今、ペットを飼っている人のほとんどの人がペットショップで出会ったというケースでしょうね。お店で目が合って、前から欲しくて店に出向いた…。一番、出会いの多いのがペットショップです。
また、最近ではネットで販売なんていうことも多いみたいです。ネットでブリーダーさんと出会い、直接、見に行く、もしくはじっくりと電話で話すなどはまだしも、写真を見て、この子って即買いっていうのは、私としては賛成しがたいです。
ともあれ、ペットがほしいとなったらなんらかの業者さんを訪ねるのが一番多いのです。6月1日から、それらペット業者に対する規制が強化されています。このコラムでも何度か登場している「動物の愛護及び保護に関する法律」が一部改正されたのです。毎年のように改正され、少しずつ、動物の立場にたったものに変化しつつあることは、微々たる進歩でも嬉しいことです。
今回の改正ではペットを取り扱う業者に対して、従来の届出制から「登録制」が課せられるようになりました。そのなかにはインターネットでのペット販売も含まれることになりました。
単に届けるだけでなく、登録制にすることで法律に違反したり、悪質な業者に対して登録が取り消したり、営業停止などの処分を知事が行えるようになります。また、この登録は五年ごとの更新を受けなければなりません。
さらに事業所ごとに「動物取扱責任者」をおき、その「動物取扱責任者」は都道府県知事等が行う研修会をうけなければなりません。ちなみにこの「動物取扱責任者」になれる有資格者は獣医師、愛玩動物飼養管理士、 GCT 、公認訓練士、 JAHA 認定家庭犬しつけインストラクターとなっています。

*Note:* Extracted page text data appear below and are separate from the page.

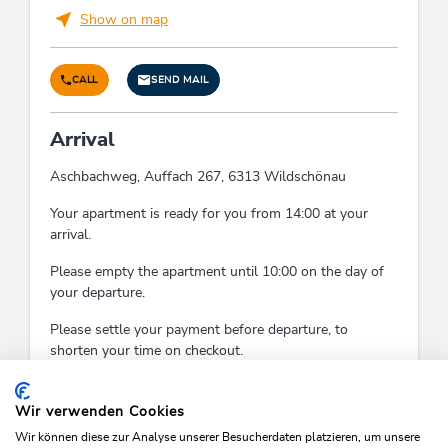
Show on map
CALL
SEND MAIL
Arrival
Aschbachweg, Auffach 267, 6313 Wildschönau
Your apartment is ready for you from 14:00 at your
arrival.
Please empty the apartment until 10:00 on the day of
your departure.
Please settle your payment before departure, to
shorten your time on checkout.
Check-In:
14:00 - 18:00
Check-Out:
07:00 - 10:00
Wir verwenden Cookies
Wir können diese zur Analyse unserer Besucherdaten platzieren, um unsere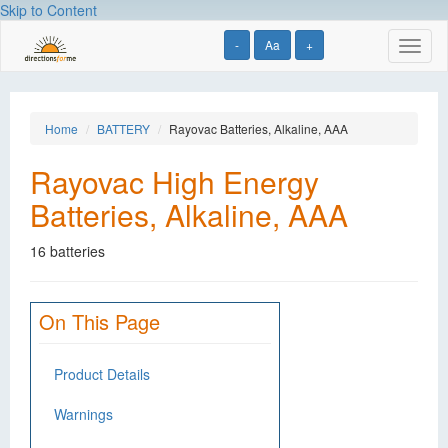
Skip to Content
-
Aa
+
Toggl
naviga
Home
BATTERY
Rayovac Batteries, Alkaline, AAA
Rayovac High Energy
Batteries, Alkaline, AAA
16 batteries
On This Page
Product Details
Warnings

やっと私の持っている資格も陽の目をみるようになってきたか…。というのは余談ですが。今回対象となるのはペット販売業者だけでなく、出張トレーナーや、ペットシッター、ペットを預かる施設を有するペット美容なども含まれます。
でも、やはり一番、注目したいのはペットの販売業者ですね。何度も書いていますが、どうにもやりきれないケースが多いので、厳しく取り締まってほしいですね。とくに今回の改正では販売に際しては、お客さんに対して動物の特性や状態などの情報を説明するとともに説明書を交付することが義務付けられました。これって、あたりまえのことですが、それがなされていなかった、それがなくても買っていたということですよね。
悪質なペット業者がなくなるには、正しい知識を持った消費者が増えることが一番なのです。何を買うにもそうです。でもペットは「命」。その場限りではありません。法律が改善されるのと同時に、飼い主さんももっと意識を高めて「命」の重さを十分に感じて買ってほしいものです。
私のブログでもちょっと紹介した、トイプードルの桃太くんは、一歳半まで店の狭いゲージに入れられていました。そのため熱いライトで毛がはげてしまったり、酔っ払いの冷やかし客に落とされて怪我をしたりと、本当にかわいそうな日々を過ごしていました。
今、S さんというやさしい飼い主さんに出会い、少しずつ心のケアもなされています。やっと幸せな生活を送れるようになりました。このペットショップではお金を払うまで「生後半年」と言っていたそうです。お金を払ったとたん「一歳半」と伝えたといいます。
S さんにとって、年齢は関係なく、この子が亡くなったペットに似ていたからということで購入されたのですが、あまりにも見え透いた嘘です。これは 6 月からは通用しなくなるというわけです。
皆さん、ペットとの出会い、いま一度考えてみてくださいね。